Another nearby piece of history is a weathered farmhouse on Seventh Avenue, where the road is narrow and unpaved. The home was built in 1910, has three barns, a huge lot and is clearly among the first houses in this part of the city. It is hidden and surrounded by newer structures, such as the Sara Lee bakery, but it still stands.
Nearby First Avenue is a great place to walk and discover Oak Park. It is home to many Sikh families and smells of onion cooked with an untried spice entice. This aroma, and the extremely friendly children who swarm up with all the gossip of the street, make it seem like a distant country.
Second Avenue is also worth a stroll near the boarded-up Fairmont Grocery, at 3922 Second Avenue. It looks as if it has been shuttered since the ’70s. But rumor has it that it is still furnished and ready for business. Well, if it had electricity.

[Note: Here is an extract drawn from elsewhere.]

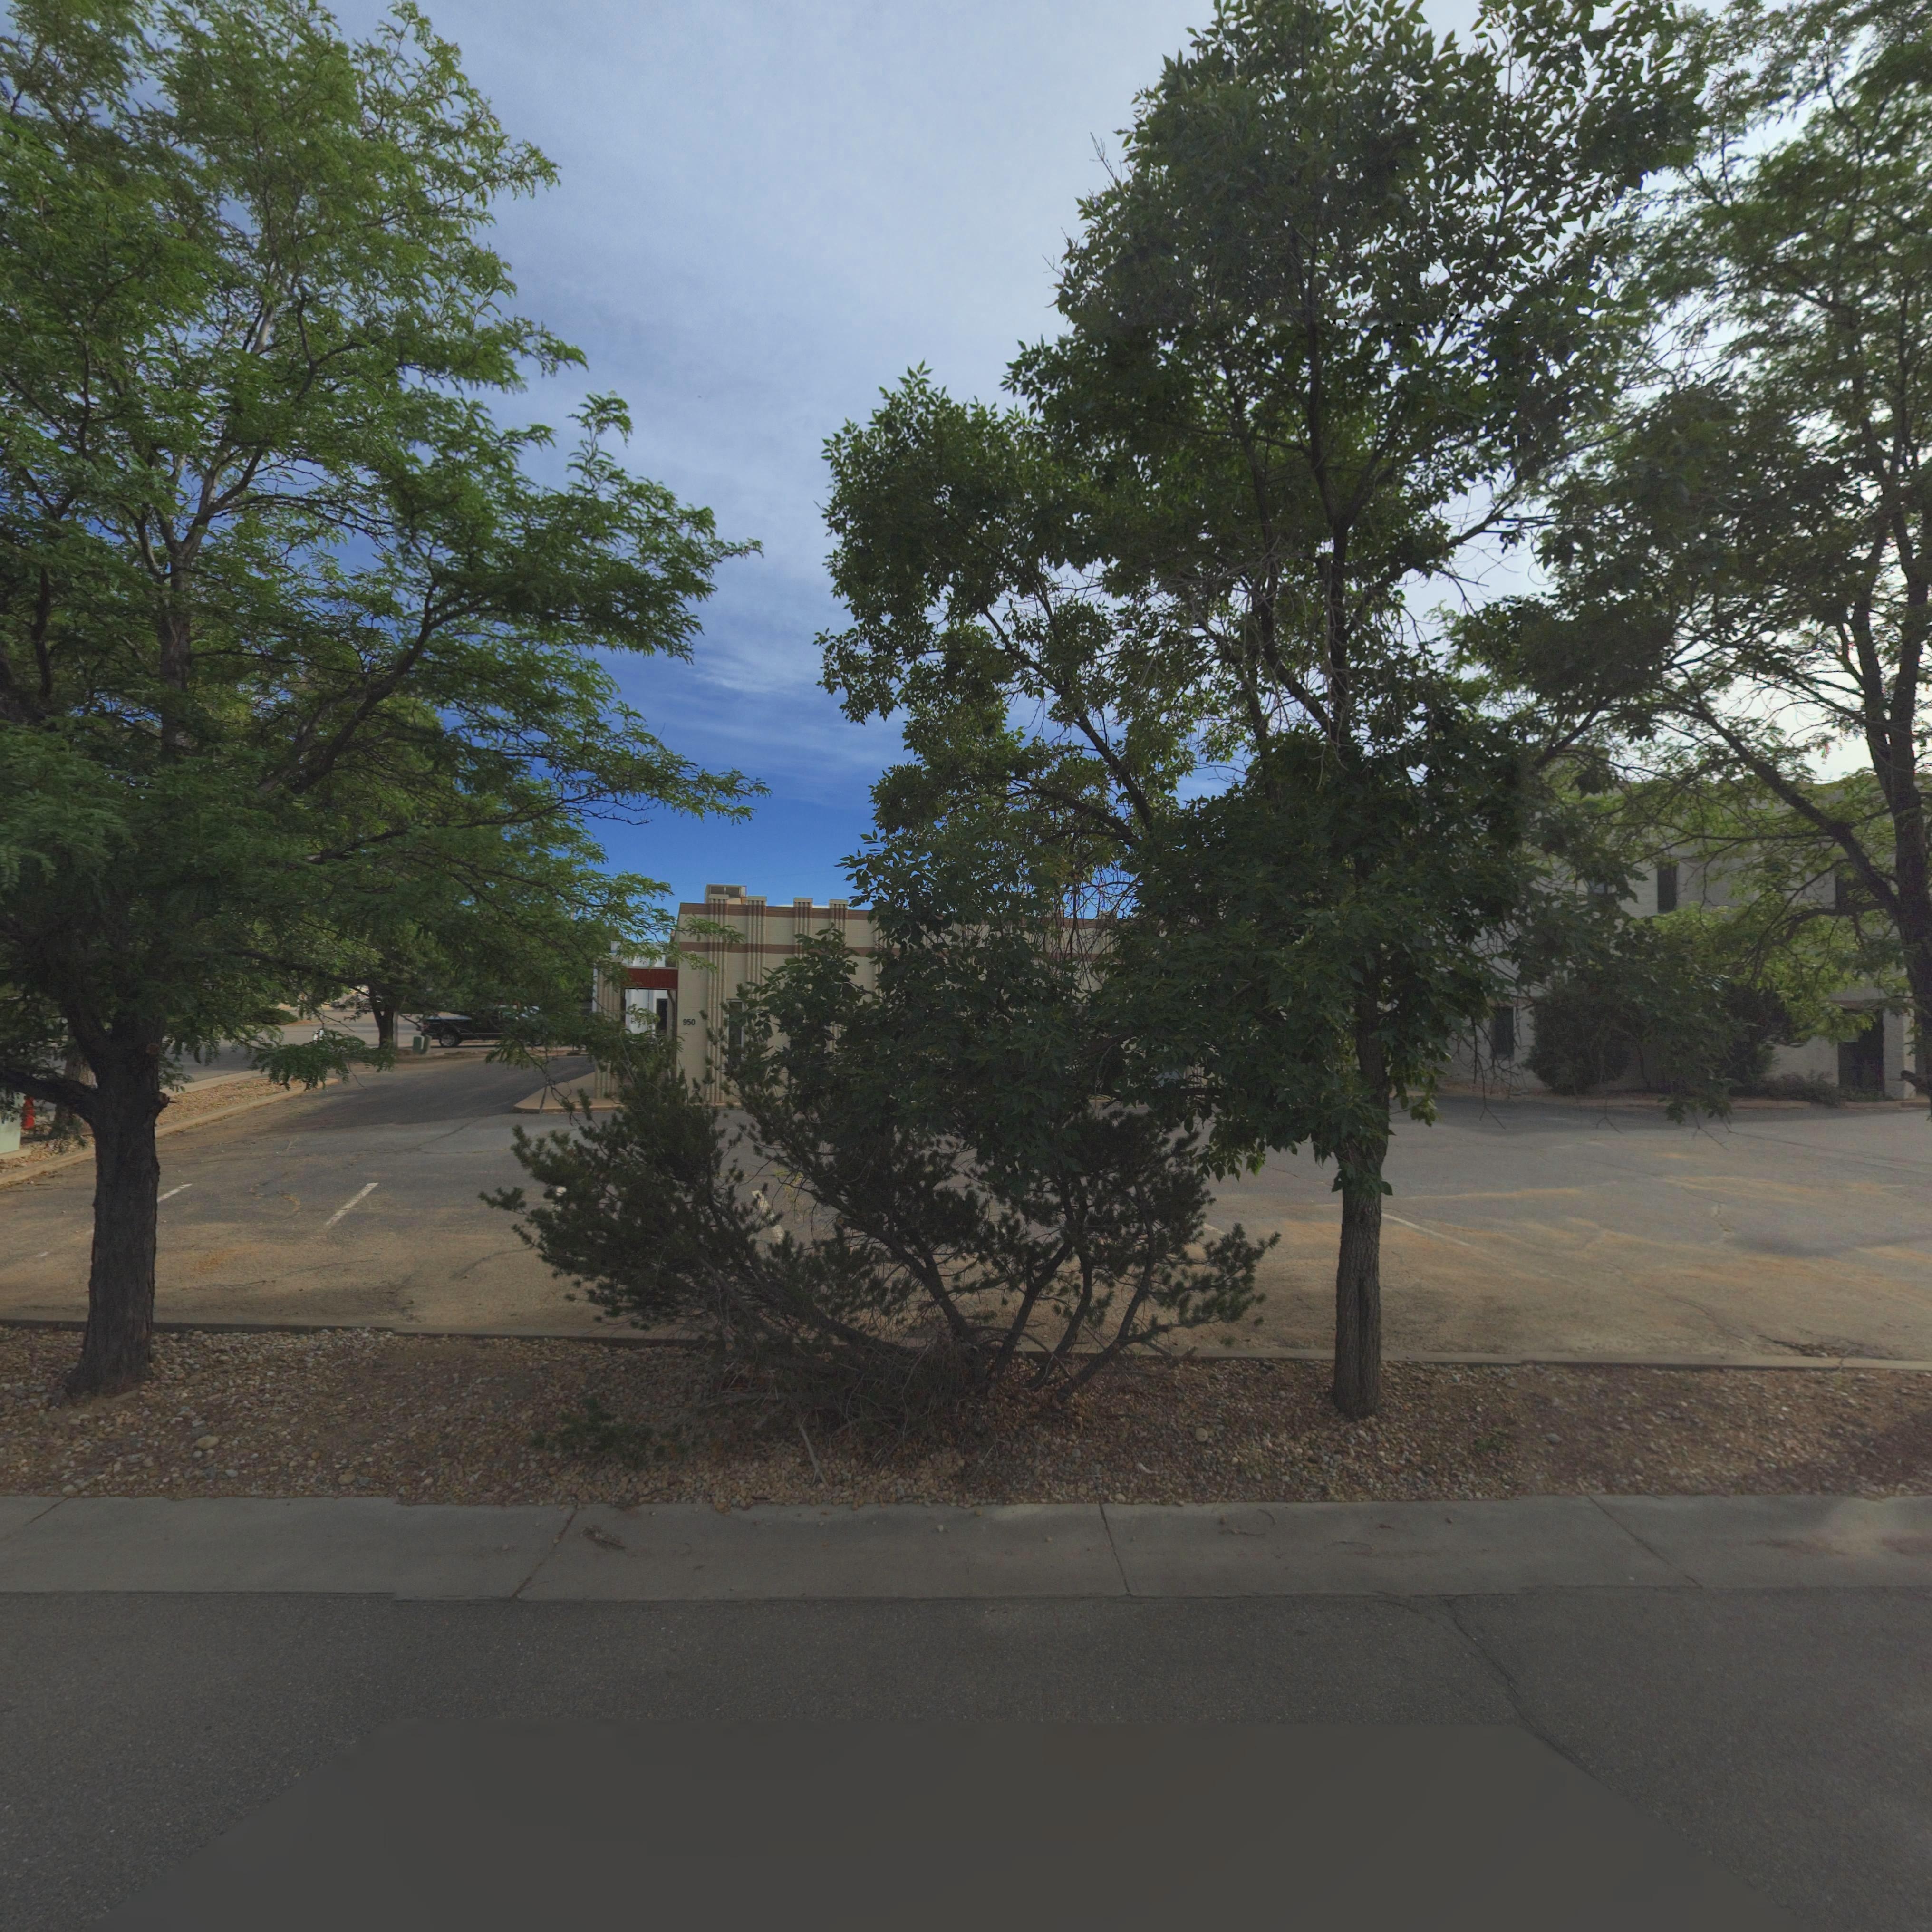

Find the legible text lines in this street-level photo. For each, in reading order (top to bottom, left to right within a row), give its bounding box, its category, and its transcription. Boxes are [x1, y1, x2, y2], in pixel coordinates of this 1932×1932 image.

The neighborhood near the rejuvenated Guild Theater is included in Sacramento State professor Robin Datel’s wonderful Oak Park walking tour. She leads people past here, as well as the local post office—friendliest in town—which is the building that formerly housed Esther’s Pastries, Ron Vrilakas’current and future developments, and more. The tour is available online, but you can’t beat the camaraderie of meeting a group for the excursion when it’s offered.
Another interesting place for an amble is the triangle north of Broadway and west of Sacramento Charter High School. Especially notice the lovely rose garden on 31st and X streets, and the Madonna and child mural on 32nd and Y streets. This house is often decorated for the holidays. One Halloween, the yard was dug up and made into a mock grave. Prior to Mary, the mural was of Bob Marley, so it’s always worth checking out. Who will be immortalized next?
South Oak Park is divided from North Oak Park by Fifth Avenue, which basically is McClatchy Park, and the two neighborhoods are like night and day. The south has a higher crime rate and the typical home is still surrounded by a chain-link fence, and every few blocks there is a pile of garbage made by some illegal-dumping asshole.
But it is just starting to open up some, and there are definite signs of a bright future to come. For instance, “Rancho Luna” on 23rd Avenue, not far from Del Norte, looks to be a slice of paradise. It’s a huge 19th-century house with a wrap-around porch, vintage El Caminos in the driveway and a relaxing yard that shows that someone feels like the area is a nice place to reside. Mazes of empty lots are very close to reverting to a native habitat. Wandering through this landscape, it wouldn’t be too big of a surprise to see a vernal pool, as improbable as that might be.
The true hidden treasure of Oak Park, however, is its residents. These are the citizens who make Sacramento the most diverse city in the nation. People who paint their houses turquoise or chartreuse and bucked chicken and front-yard-garden bans. Neighbors that are not afraid to stand up to city council in great numbers when they see injustice.
The neighborhood is emerging into the sunshine and feeling so good that it can’t help but turn a farmers market into something more like a celebration.